The Money Saving Advantages of a Conservation Strategy by Robin Trimingham

The Money Saving Advantages of a Conservation Strategy by Robin Trimingham

Being a retirement transition specialist has also made me an expert on creative ways to save money. Interestingly, it’s not so much my ability to invent new ideas as my application of tried and true strategies in combination that allows me to stretch a dollar to new lengths.

I think I get this strategy from my grandparents. They had to figure out how to run a household during two world wars when many basic household items were unobtainable even if you they had the money to pay for them, which encouraged them to create ways to repurpose even the smallest household items multiple times. This “conservation strategy” became a way of life and many of their war years “re-cycling” ideas were still being employed when I visited their farmhouse in the 1960’s and 1970’s.

I can recall helping my grandmother rinse and dry tin foil for reuse which was carefully flattened out and folded into neat squares in the kitchen drawer waiting for reuse to heat up leftovers. A highly-prized collection of elastic bands was stretched around a paper towel roll, safety pins were collected from every item of dry cleaning, and even the twist ties from loaves of bread were carefully straightened and stored in a container.

Surprisingly, paper napkins and paper towels were used daily, but they were not discarded after a single use. They were collected in a paper grocery bag on the kitchen floor and used for all manner of purposes from wiping out ash trays to cleaning the mud off shoes to cleaning windows.

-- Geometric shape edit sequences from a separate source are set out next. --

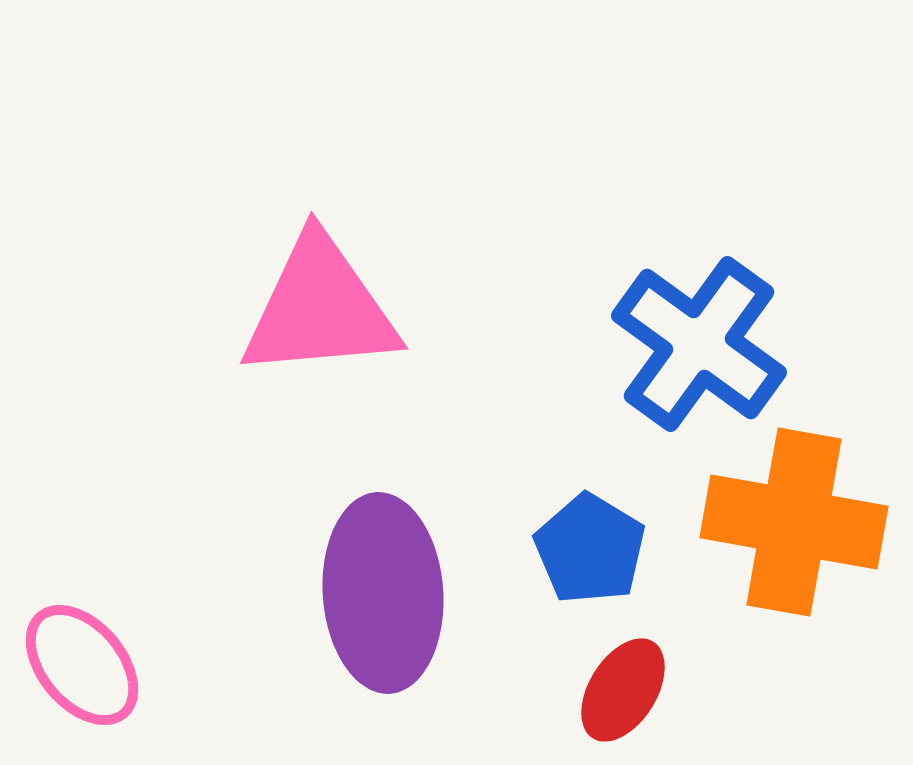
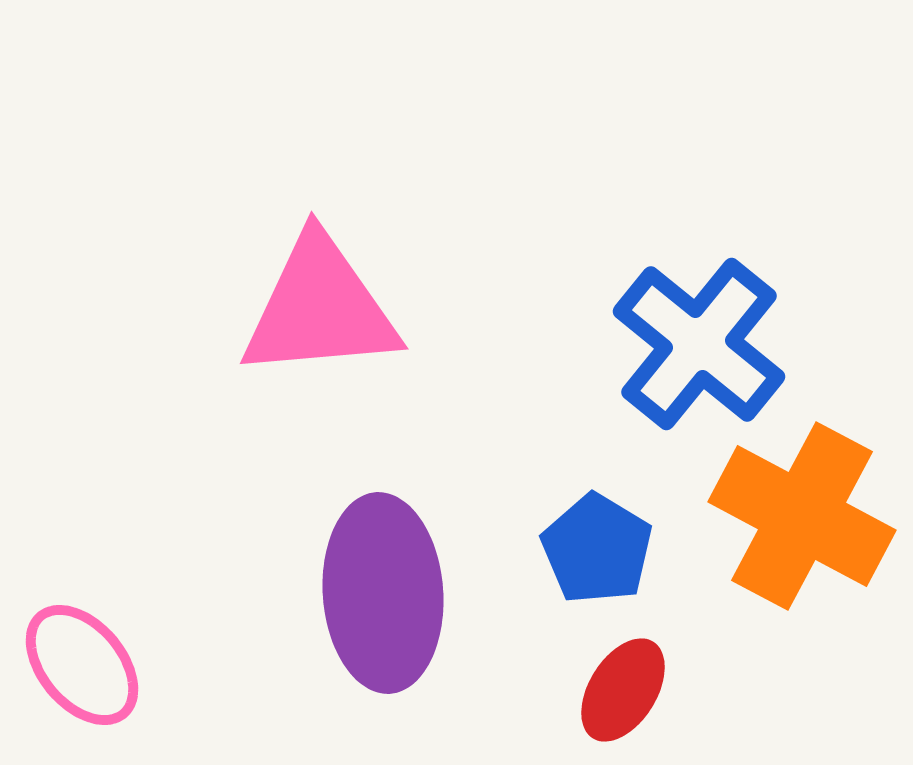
blue cross: rotated 3 degrees clockwise
orange cross: moved 8 px right, 6 px up; rotated 18 degrees clockwise
blue pentagon: moved 7 px right
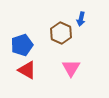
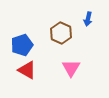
blue arrow: moved 7 px right
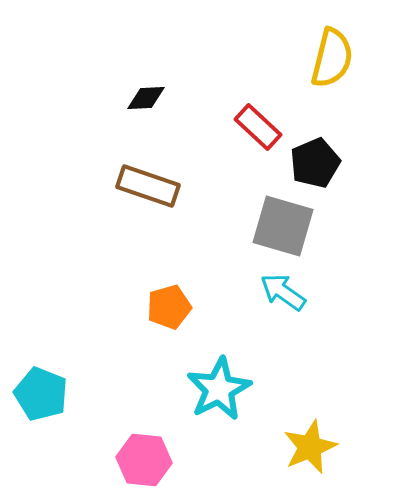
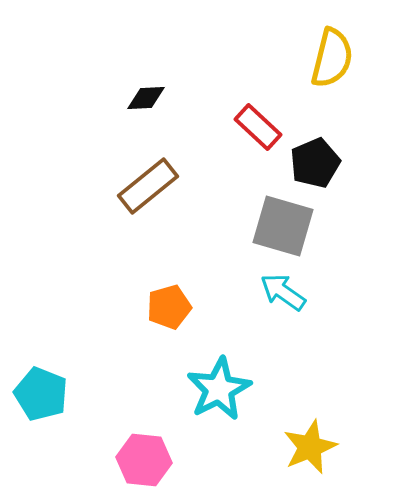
brown rectangle: rotated 58 degrees counterclockwise
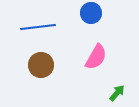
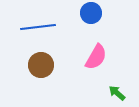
green arrow: rotated 90 degrees counterclockwise
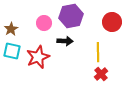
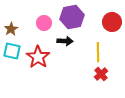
purple hexagon: moved 1 px right, 1 px down
red star: rotated 15 degrees counterclockwise
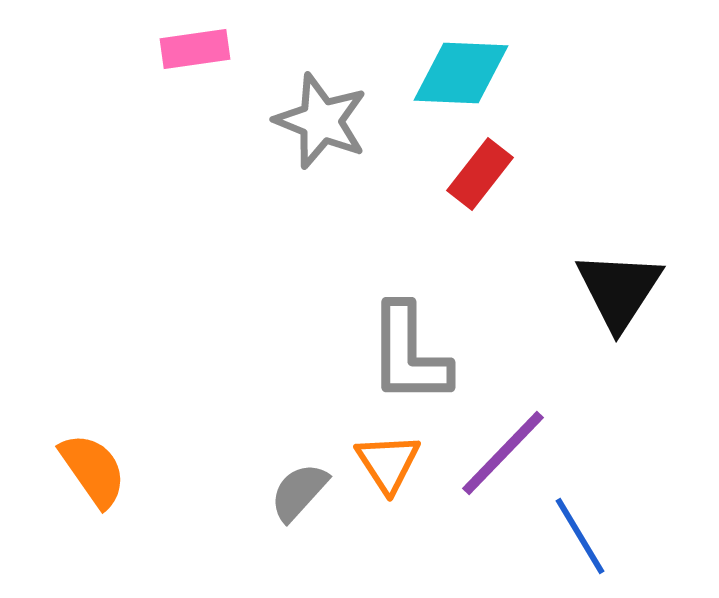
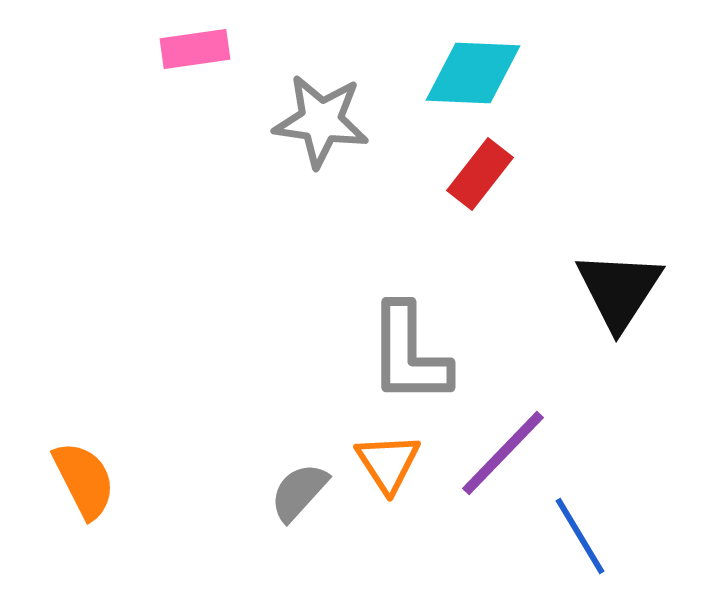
cyan diamond: moved 12 px right
gray star: rotated 14 degrees counterclockwise
orange semicircle: moved 9 px left, 10 px down; rotated 8 degrees clockwise
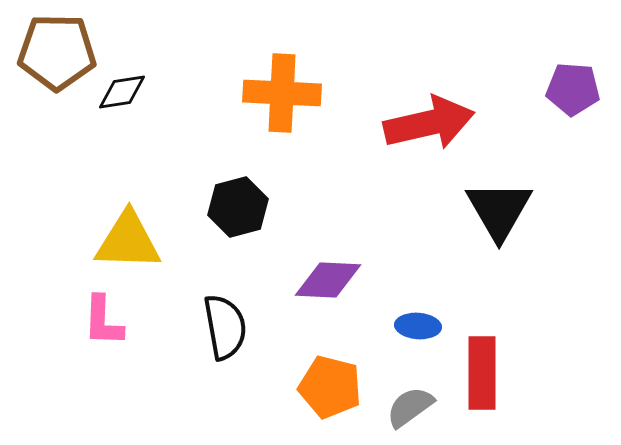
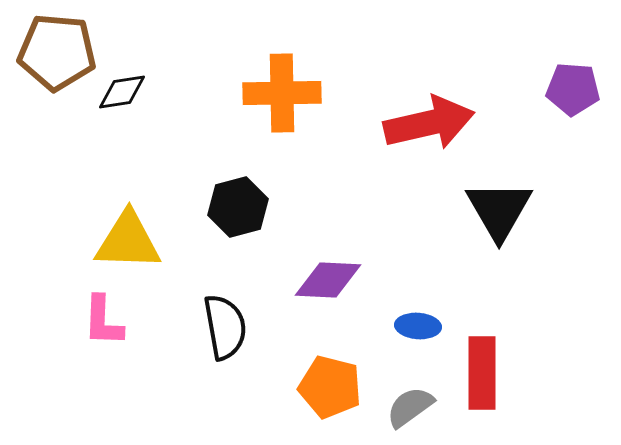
brown pentagon: rotated 4 degrees clockwise
orange cross: rotated 4 degrees counterclockwise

They were then placed in another paper bag and finally used as kindling in the fireplace in my grandfather’s study.

Worn down pieces of soap were collected in a plastic mesh bag on the bathroom window sill and once every year or so they were melted down in a pot on the stove with a bit of water and vegetable oil and then recast in to a block of utility soap which was used after gardening and other messy jobs. To dry your hands, a six foot loop of linen toweling created by sewing empty flour sacks together was always waiting on a rod mounted on the inside of the kitchen door. My grandmother had several of these which she rotated daily and hung over bushes to dry in the sun and reuse, instead of laundering them – after all how dirty could they be, if only freshly washed hands touched them?

This sort of practical evaluation of the myriad of frequently discarded small things that float through our lives has led me to learn enough about carpentry and sewing to save a fortune on curtains, curtain rods, book cases, garden furniture, clothing, pillow cases and duvet covers.

Yes, I like designer labels as much as the next girl, but I also like my things to last. Replacing buttons and zippers and altering hemlines are a great way to extend the life of the things you have and to radically update vintage finds. I have even converted a maxi dress into a skirt, and dated trousers into fantastic new shorts on more than one occasion. When someone comments that they like my outfit, I just smile quietly and omit any mention of exactly how long my pants and I have been travelling companions.

Taken on an individual basis none of these ideas will make any improvement in your household budget, but adopting a life of “conservation” as opposed to constant consumerism will help you get the most out of the things that you have. It will help you afford better quality things and make them last, and help you stop spending on the unnecessary, which will in turn help you start to have a few more dollars in the bank at the end of the month.